The President of the European Commission Jean-Claude Juncker is to make a new intervention in an effort to help the Greek government and its creditors reach an agreement, according to a report in euro2day.gr which has been confirmed by Brussels.

Mr. Juncker is likely to contact Prime Minister Alexis Tsipras via telephone on Wednesday. The European Commission’s proposal remains on the negotiation table and Greece is expected to submit new proposals. The same sources add that if Greece agrees to a compromise proposal, then the European Commission chief will be able to convince the rest of the Eurozone members, which in turn will force the IMF to comply, or risk isolation.
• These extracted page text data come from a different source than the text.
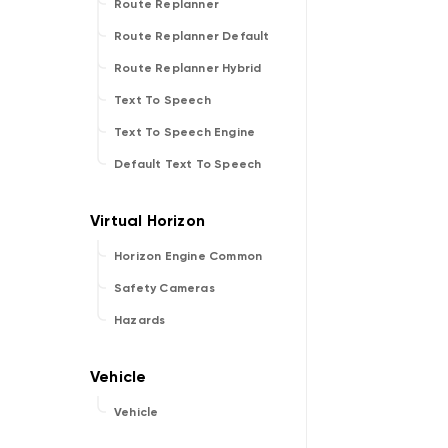
Route Replanner
Route Replanner Default
Route Replanner Hybrid
Text To Speech
Text To Speech Engine
Default Text To Speech
Horizon Engine Common
Safety Cameras
Hazards
Vehicle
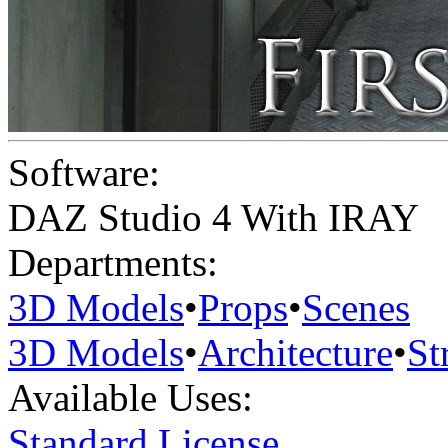
Software:
DAZ Studio 4 With IRAY
Departments:
3D Models
•
Props
•
Scenes
3D Models
•
Architecture
•
St
Available Uses:
Standard License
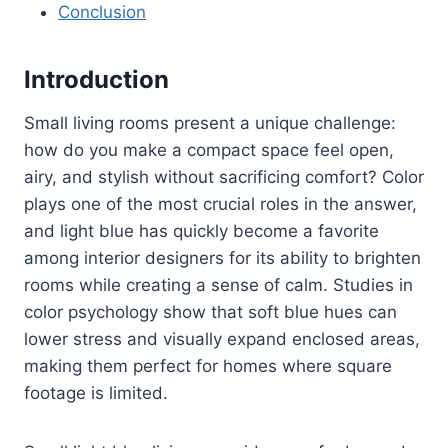
Conclusion
Introduction
Small living rooms present a unique challenge:
how do you make a compact space feel open,
airy, and stylish without sacrificing comfort? Color
plays one of the most crucial roles in the answer,
and light blue has quickly become a favorite
among interior designers for its ability to brighten
rooms while creating a sense of calm. Studies in
color psychology show that soft blue hues can
lower stress and visually expand enclosed areas,
making them perfect for homes where square
footage is limited.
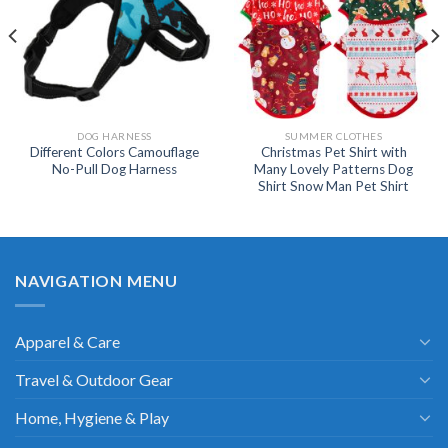
DOG HARNESS
SUMMER CLOTHES
Different Colors Camouflage
Christmas Pet Shirt with
No-Pull Dog Harness
Many Lovely Patterns Dog
Shirt Snow Man Pet Shirt
NAVIGATION MENU
Apparel & Care
Travel & Outdoor Gear
Home, Hygiene & Play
According to reports, Greece avoid the VAT and pension reforms, if it accepts to increase defense cuts from 200 to 450 million euros annually, reduce supplementary pensions, tackle cartels in the market and postpone changes in collective labor agreements for a few months. If early retirements are curbed, then everything else can be resolved in the fall.

Twelve Eurogroup members are against any favorable solution to the Greek affair, which was not discussed in depth at Tuesday’s quintet meeting. The Eurogroup chief, Jeroen Dijsselbloem might make a proposal, which will be worse than the one submitted by the European Commission, however nothing has yet been decided. Many are also against an EU summit on Greece being arranged, until all technical matters are resolved.
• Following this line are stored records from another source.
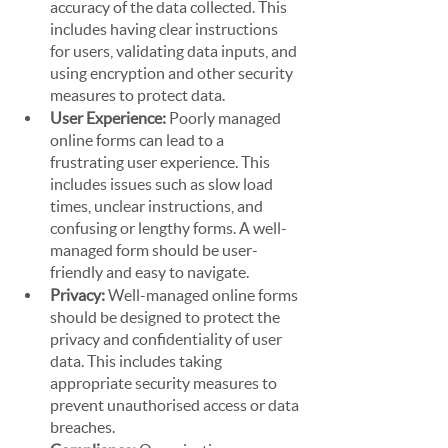
accuracy of the data collected. This 
includes having clear instructions 
for users, validating data inputs, and 
using encryption and other security 
measures to protect data.
User Experience:
 Poorly managed 
online forms can lead to a 
frustrating user experience. This 
includes issues such as slow load 
times, unclear instructions, and 
confusing or lengthy forms. A well-
managed form should be user-
friendly and easy to navigate.
Privacy:
 Well-managed online forms 
should be designed to protect the 
privacy and confidentiality of user 
data. This includes taking 
appropriate security measures to 
prevent unauthorised access or data 
breaches.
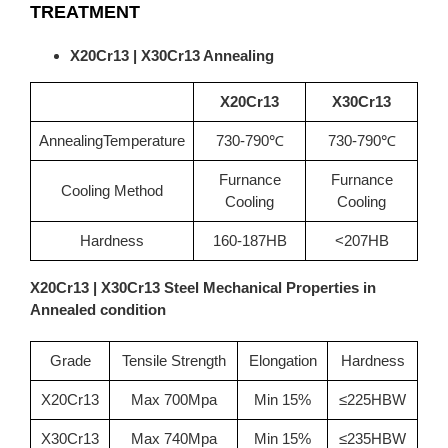
TREATMENT
X20Cr13 | X30Cr13 Annealing
X20Cr13
X30Cr13
AnnealingTemperature
730-790℃
730-790℃
Furnance
Furnance
Cooling Method
Cooling
Cooling
Hardness
160-187HB
<207HB
X20Cr13 | X30Cr13 Steel Mechanical Properties in
Annealed condition
Grade
Tensile Strength
Elongation
Hardness
X20Cr13
Max 700Mpa
Min 15%
≤225HBW
X30Cr13
Max 740Mpa
Min 15%
≤235HBW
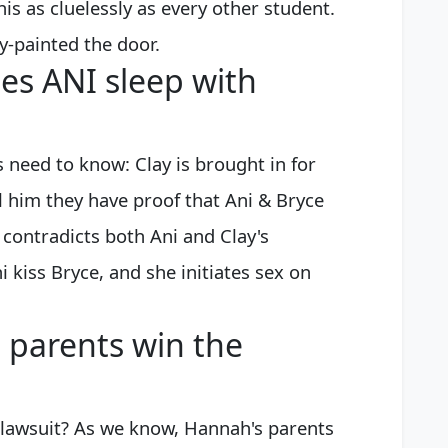
his as cluelessly as every other student.
ay-painted the door.
es ANI sleep with
 need to know: Clay is brought in for
l him they have proof that Ani & Bryce
 contradicts both Ani and Clay's
 kiss Bryce, and she initiates sex on
 parents win the
 lawsuit? As we know, Hannah's parents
Furthermore, EU and IMF circles claim that Greece has adopted a hard line as it expects the EU to cave in “at the last moment”, fearing a greater disturbance in the economy. This, they claim, was based on a study carried about by a legal firm in New York, which is said to specialize in managing defaults. The possibility of imposing capital controls exists, so long as the two sides are unable to reach an agreement, however it entails many difficulties. At last week’s Euro Working Group many “worst case scenarios” were examined, from a default to a Grexit.

A plan regarding the Greek public debt appears to exist, which is why the Prime Minister Alexis Tsipras has raised the issue. This plan reportedly involves a major extension of loans and lower interest rates. At present though, Greece cannot expect anything more than a repeat of the commitment to address the public debt in time, as decided at the Eurogroup in November 2012.